[DATA UNDER STUDY]
------

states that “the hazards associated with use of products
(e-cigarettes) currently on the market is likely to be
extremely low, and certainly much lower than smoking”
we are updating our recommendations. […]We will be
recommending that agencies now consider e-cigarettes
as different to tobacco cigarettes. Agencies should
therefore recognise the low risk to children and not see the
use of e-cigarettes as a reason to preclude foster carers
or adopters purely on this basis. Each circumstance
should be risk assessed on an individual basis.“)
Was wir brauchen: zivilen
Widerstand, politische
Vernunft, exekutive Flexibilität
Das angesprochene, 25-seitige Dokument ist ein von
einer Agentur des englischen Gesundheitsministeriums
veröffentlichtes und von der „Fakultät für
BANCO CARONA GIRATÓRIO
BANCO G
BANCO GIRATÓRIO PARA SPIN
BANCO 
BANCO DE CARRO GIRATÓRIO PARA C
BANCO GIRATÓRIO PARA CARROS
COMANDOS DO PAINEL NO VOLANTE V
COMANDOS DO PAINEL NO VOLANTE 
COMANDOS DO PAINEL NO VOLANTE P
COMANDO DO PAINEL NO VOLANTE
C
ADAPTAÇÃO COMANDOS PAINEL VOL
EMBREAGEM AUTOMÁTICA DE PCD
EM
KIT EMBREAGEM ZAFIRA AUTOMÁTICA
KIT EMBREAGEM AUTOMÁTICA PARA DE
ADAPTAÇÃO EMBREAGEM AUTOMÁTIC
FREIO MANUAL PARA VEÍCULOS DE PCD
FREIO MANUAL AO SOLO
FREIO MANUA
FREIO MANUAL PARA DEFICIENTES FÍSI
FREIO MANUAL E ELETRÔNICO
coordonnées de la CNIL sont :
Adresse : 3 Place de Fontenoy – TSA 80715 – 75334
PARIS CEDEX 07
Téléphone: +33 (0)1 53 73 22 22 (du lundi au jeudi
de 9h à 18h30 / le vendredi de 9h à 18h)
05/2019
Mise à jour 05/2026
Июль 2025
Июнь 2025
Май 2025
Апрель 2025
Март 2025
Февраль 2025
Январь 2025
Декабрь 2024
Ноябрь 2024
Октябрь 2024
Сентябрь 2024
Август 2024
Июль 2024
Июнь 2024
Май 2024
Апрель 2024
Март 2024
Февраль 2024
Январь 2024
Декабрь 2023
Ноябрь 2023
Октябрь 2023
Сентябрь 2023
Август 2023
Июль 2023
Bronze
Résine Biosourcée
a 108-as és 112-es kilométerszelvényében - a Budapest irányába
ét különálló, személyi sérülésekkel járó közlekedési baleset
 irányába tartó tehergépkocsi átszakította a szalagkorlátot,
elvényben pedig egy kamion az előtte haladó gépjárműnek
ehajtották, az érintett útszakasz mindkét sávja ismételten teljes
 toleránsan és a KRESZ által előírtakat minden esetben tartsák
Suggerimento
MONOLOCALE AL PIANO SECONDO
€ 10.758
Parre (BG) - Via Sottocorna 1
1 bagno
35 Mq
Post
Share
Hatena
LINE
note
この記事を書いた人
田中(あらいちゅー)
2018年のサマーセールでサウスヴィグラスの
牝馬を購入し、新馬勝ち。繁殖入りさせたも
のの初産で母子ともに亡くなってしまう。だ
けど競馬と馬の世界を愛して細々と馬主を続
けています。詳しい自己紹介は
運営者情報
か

------

[JOB ITEM] Output exactly the lines from the one containing "Suggerimento" through the last line of the records, both included. Output nothing else.

[RESULT]
Suggerimento
MONOLOCALE AL PIANO SECONDO
€ 10.758
Parre (BG) - Via Sottocorna 1
1 bagno
35 Mq
Post
Share
Hatena
LINE
note
この記事を書いた人
田中(あらいちゅー)
2018年のサマーセールでサウスヴィグラスの
牝馬を購入し、新馬勝ち。繁殖入りさせたも
のの初産で母子ともに亡くなってしまう。だ
けど競馬と馬の世界を愛して細々と馬主を続
けています。詳しい自己紹介は
運営者情報
か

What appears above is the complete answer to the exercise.